When he contested elections in 1993, Chief M.K.O. Abiola was widely thought to be the richest person in Nigeria. MKO flaunted his credentials as international businessman, telephone mogul, newspaper publisher, Baba Addini, holder of over 100 traditional titles, Pillar of Sports in Africa, philanthropist extraordinary and repository of local adages and parables, but he never boasted that he had “working tools” of politics. How much money has Hadi Sirika got, compared to Uncle Waziri or MKO? International business journals say Aliko Dangote is the richest man in Africa. Kano State is a tiny dot in Africa; did you ever hear Aliko boast that he has enough dollars and euros to buy it up? 

The next logical question is, what do Sirika and his candidates intend to do with this money in the upcoming elections? He should be made to say how much money they are holding. The Electoral Act has pegged spending by a governorship candidate at N1 billion and N5 billion for a presidential candidate. I thought that was mean of the Electoral Act, because election logistics are costly. I am referring here to the legitimate costs such as moving around, opening and maintaining offices, printing posters and souvenirs, advertising, hotel accommodation, hiring halls, legal and security costs. But these are not the costs that Sirika was talking about when he boasted that they have enough money.

No wonder that criticism of Hadi Sirika’s gaffe came in thick and fast on the airwaves. One senator said he poked directly into poor voters’ eyes, told them that they are hungry and that they are chicken, who will go after any grain of millet that is thrown at them. Another Katsina politician said if Sirika has so much money, why is it that he did nothing when people in his ward are dying of hunger? Yet another, this time Katsina academic said Sirika made this boast because they used money to bribe delegates during the party primaries, and they believe they can do the same in the general election. He also asked, where is EFCC? Its agents have been looking for stashed money all over the place. Someone has just made it easy for them by boasting that he has loads of it, and for that matter he is a public officer.

If the purpose of Sirika’s boast was to intimidate election opponents, it is likely to backfire. National Bureau of Statistics recently revealed that 133 million Nigerians are in the firm grip of poverty, millions of them in Katsina State alone. There will now be a stampede to Sirika’s house to get the money, with no guarantee that the people who collect it will do his bidding in politics. You see, the poor Hausa man is very arrogant in his own way. He wants rich people to give him money but he wants them to give it to him in a dignified way. A Northern talakka does not want to be called matsiyaci, another name for a koboless bloke, and he hates it when rich people boast that they assisted him.

President Buhari said in London when he met King Charles last month, and reiterated when he met West African Elders Forum Pre-Election Mediation Mission led by former Sierra Leonean President Ernest Bai Koroma last Tuesday, that the 2023 elections will be clean and that no one will be allowed to use money or thugs in the elections.
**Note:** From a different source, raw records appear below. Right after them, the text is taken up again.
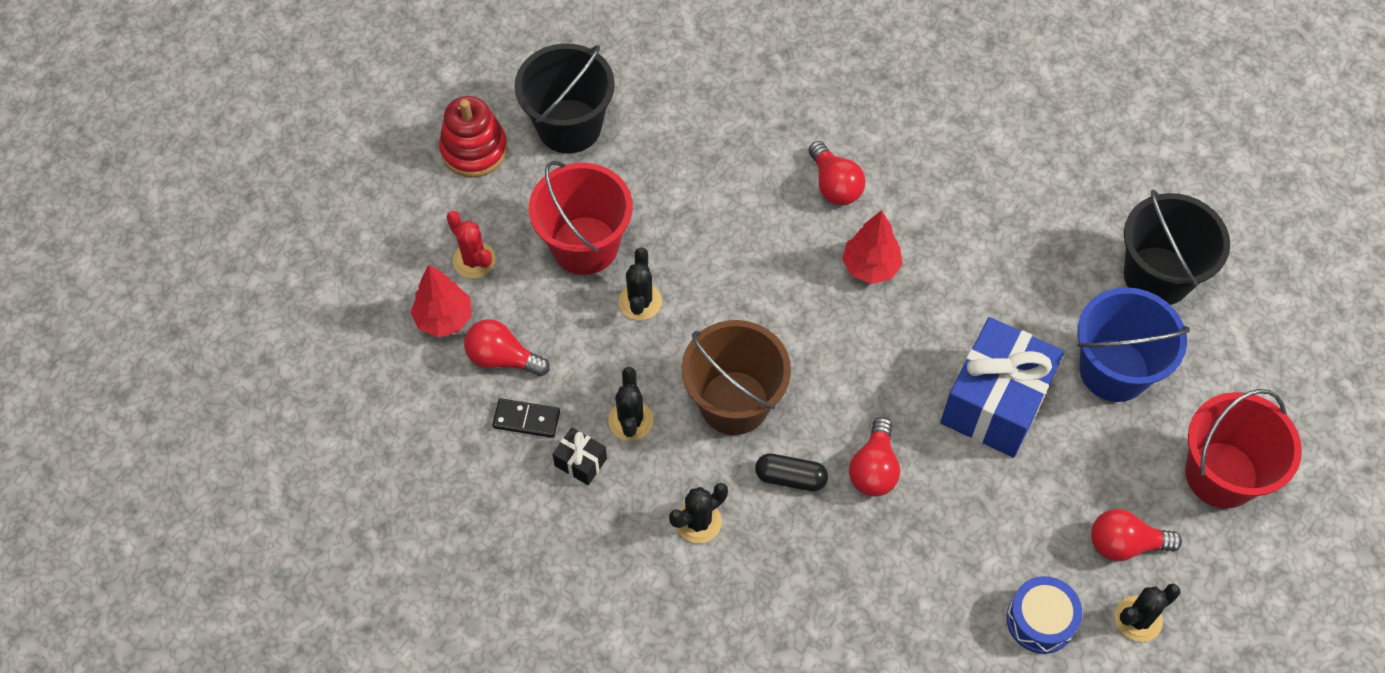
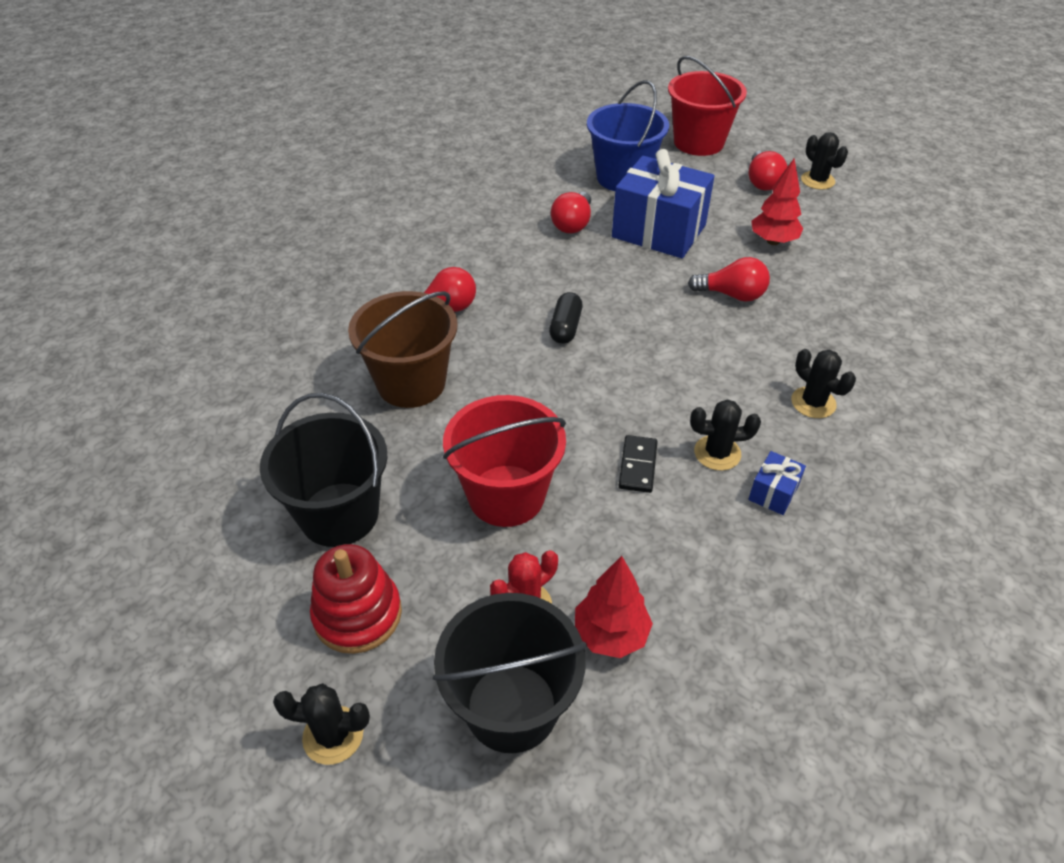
camera: 90 degrees left, 15 degrees down
red light bulb [464,319,550,377] -> red light bulb moved to [551,192,591,233]
black domino [492,398,560,438] -> black domino moved to [619,435,658,493]
black gift [553,427,607,485] -> blue gift [748,451,806,515]
black cactus [619,247,662,320] -> black cactus moved to [273,683,370,765]
brown bucket [682,320,791,435] -> brown bucket moved to [348,291,457,408]
black capsule [755,453,828,491] -> black capsule moved to [549,292,583,344]
red tree [842,210,903,284] -> red tree moved to [751,158,803,245]
blue drum [1007,576,1082,654] -> none
black bucket [1124,190,1230,305] -> black bucket moved to [432,593,587,753]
This reminds me of an incident during the Obama presidency, when Vice President Joe Biden accidentally revealed a social plan that Obama was billed to announce the next day. The White House Chief of Staff was outraged. He said, “No one upstages POTUS [President of the United States]!” Sirika more than upstaged Buhari. He contradicted him in every material particular, to use the notorious phrase in Decree 4 of 1984. When will Chief of Staff Prof Ibrahim Gambari be outraged and declare that no minister contradicts POFREN [President of Federal Republic of Nigeria]?